▸ **Work to be completed**
Exclude the pictures, and otherwise reproduce the data in full.

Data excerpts
▶
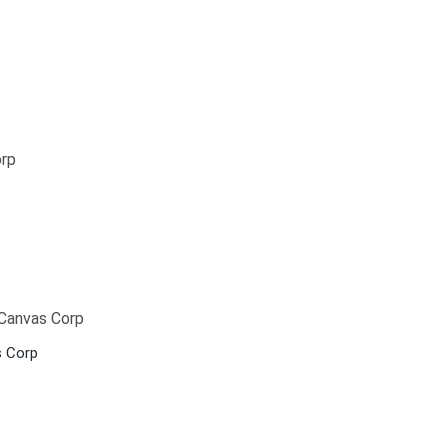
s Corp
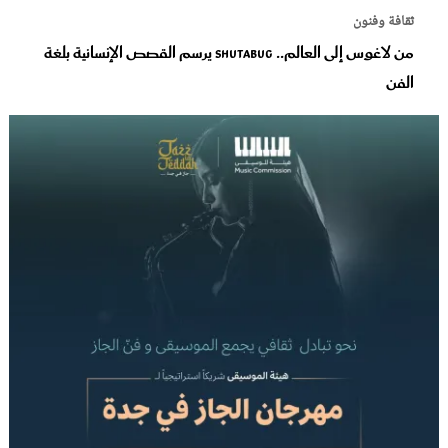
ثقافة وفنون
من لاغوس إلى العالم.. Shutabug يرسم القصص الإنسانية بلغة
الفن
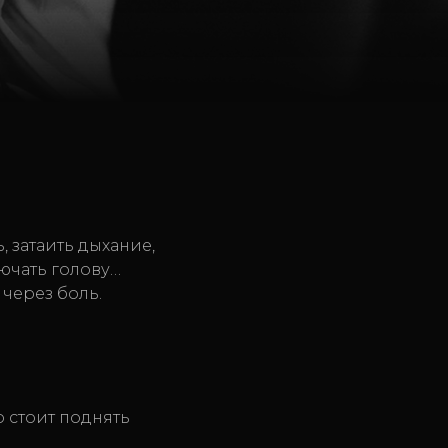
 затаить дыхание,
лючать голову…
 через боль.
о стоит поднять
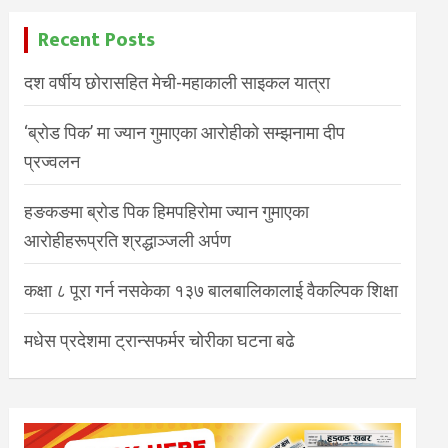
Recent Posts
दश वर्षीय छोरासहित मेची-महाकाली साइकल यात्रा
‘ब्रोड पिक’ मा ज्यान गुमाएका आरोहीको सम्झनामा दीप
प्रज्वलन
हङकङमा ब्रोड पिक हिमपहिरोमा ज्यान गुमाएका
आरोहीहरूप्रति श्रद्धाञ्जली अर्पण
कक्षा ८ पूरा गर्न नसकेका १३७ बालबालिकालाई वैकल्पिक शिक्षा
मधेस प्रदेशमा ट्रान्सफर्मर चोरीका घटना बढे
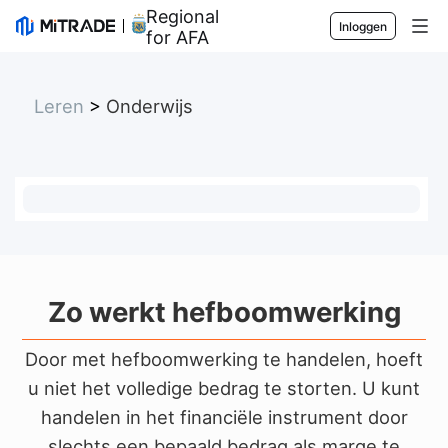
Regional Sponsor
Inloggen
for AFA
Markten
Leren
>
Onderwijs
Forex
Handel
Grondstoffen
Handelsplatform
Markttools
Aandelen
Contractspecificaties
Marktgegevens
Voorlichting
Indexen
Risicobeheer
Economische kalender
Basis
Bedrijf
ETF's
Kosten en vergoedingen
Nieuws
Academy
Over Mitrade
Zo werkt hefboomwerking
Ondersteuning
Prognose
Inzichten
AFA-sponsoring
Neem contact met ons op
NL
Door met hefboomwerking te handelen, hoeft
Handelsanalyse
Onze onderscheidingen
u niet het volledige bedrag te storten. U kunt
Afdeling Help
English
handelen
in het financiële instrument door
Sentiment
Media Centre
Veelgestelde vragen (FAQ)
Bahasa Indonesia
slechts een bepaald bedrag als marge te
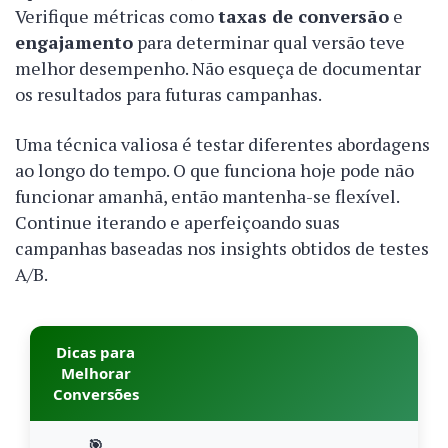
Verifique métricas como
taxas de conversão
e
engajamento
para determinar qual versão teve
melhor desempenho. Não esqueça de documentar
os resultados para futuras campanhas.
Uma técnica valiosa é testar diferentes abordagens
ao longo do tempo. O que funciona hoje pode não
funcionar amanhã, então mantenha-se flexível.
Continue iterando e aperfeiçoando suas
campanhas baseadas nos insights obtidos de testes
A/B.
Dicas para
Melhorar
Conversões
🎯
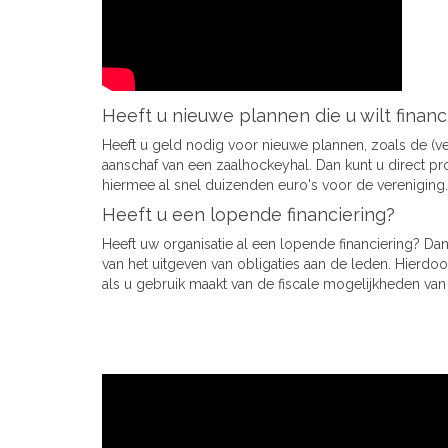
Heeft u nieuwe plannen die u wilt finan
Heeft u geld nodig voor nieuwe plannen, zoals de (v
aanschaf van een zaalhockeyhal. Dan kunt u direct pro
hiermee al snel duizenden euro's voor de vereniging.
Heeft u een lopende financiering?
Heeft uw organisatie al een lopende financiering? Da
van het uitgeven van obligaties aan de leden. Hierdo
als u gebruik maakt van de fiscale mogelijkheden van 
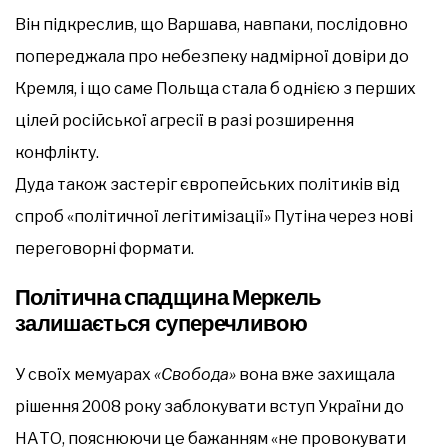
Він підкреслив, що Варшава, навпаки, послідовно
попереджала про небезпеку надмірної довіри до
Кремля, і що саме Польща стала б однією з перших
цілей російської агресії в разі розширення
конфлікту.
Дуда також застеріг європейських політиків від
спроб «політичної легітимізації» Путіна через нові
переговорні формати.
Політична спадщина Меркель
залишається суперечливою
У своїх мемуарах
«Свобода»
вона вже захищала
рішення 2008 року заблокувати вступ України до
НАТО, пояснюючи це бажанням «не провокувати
◀
▸ **Exercise response**
s Corp
ثقافة وفنون
من لاغوس إلى العالم.. Shutabug يرسم القصص الإنسانية بلغة
الفن
 затаить дыхание,
лючать голову…
 через боль.
о стоит поднять
Recent Posts
दश वर्षीय छोरासहित मेची-महाकाली साइकल यात्रा
‘ब्रोड पिक’ मा ज्यान गुमाएका आरोहीको सम्झनामा दीप
प्रज्वलन
हङकङमा ब्रोड पिक हिमपहिरोमा ज्यान गुमाएका
आरोहीहरूप्रति श्रद्धाञ्जली अर्पण
कक्षा ८ पूरा गर्न नसकेका १३७ बालबालिकालाई वैकल्पिक शिक्षा
मधेस प्रदेशमा ट्रान्सफर्मर चोरीका घटना बढे
Regional Sponsor
Inloggen
for AFA
Markten
Leren
>
Onderwijs
Forex
Handel
Grondstoffen
Handelsplatform
Markttools
Aandelen
Contractspecificaties
Marktgegevens
Voorlichting
Indexen
Risicobeheer
Economische kalender
Basis
Bedrijf
ETF's
Kosten en vergoedingen
Nieuws
Academy
Over Mitrade
Zo werkt hefboomwerking
Ondersteuning
Prognose
Inzichten
AFA-sponsoring
Neem contact met ons op
NL
Door met hefboomwerking te handelen, hoeft
Handelsanalyse
Onze onderscheidingen
u niet het volledige bedrag te storten. U kunt
Afdeling Help
English
handelen
in het financiële instrument door
Sentiment
Media Centre
Veelgestelde vragen (FAQ)
Bahasa Indonesia
slechts een bepaald bedrag als marge te
Verifique métricas como
taxas de conversão
e
engajamento
para determinar qual versão teve
melhor desempenho. Não esqueça de documentar
os resultados para futuras campanhas.
Uma técnica valiosa é testar diferentes abordagens
ao longo do tempo. O que funciona hoje pode não
funcionar amanhã, então mantenha-se flexível.
Continue iterando e aperfeiçoando suas
campanhas baseadas nos insights obtidos de testes
A/B.
Dicas para
Melhorar
Conversões
🎯
Heeft u nieuwe plannen die u wilt finan
Heeft u geld nodig voor nieuwe plannen, zoals de (v
aanschaf van een zaalhockeyhal. Dan kunt u direct pro
hiermee al snel duizenden euro's voor de vereniging.
Heeft u een lopende financiering?
Heeft uw organisatie al een lopende financiering? Da
van het uitgeven van obligaties aan de leden. Hierdo
als u gebruik maakt van de fiscale mogelijkheden van 
Він підкреслив, що Варшава, навпаки, послідовно
попереджала про небезпеку надмірної довіри до
Кремля, і що саме Польща стала б однією з перших
цілей російської агресії в разі розширення
конфлікту.
Дуда також застеріг європейських політиків від
спроб «політичної легітимізації» Путіна через нові
переговорні формати.
Політична спадщина Меркель
залишається суперечливою
У своїх мемуарах
«Свобода»
вона вже захищала
рішення 2008 року заблокувати вступ України до
НАТО, пояснюючи це бажанням «не провокувати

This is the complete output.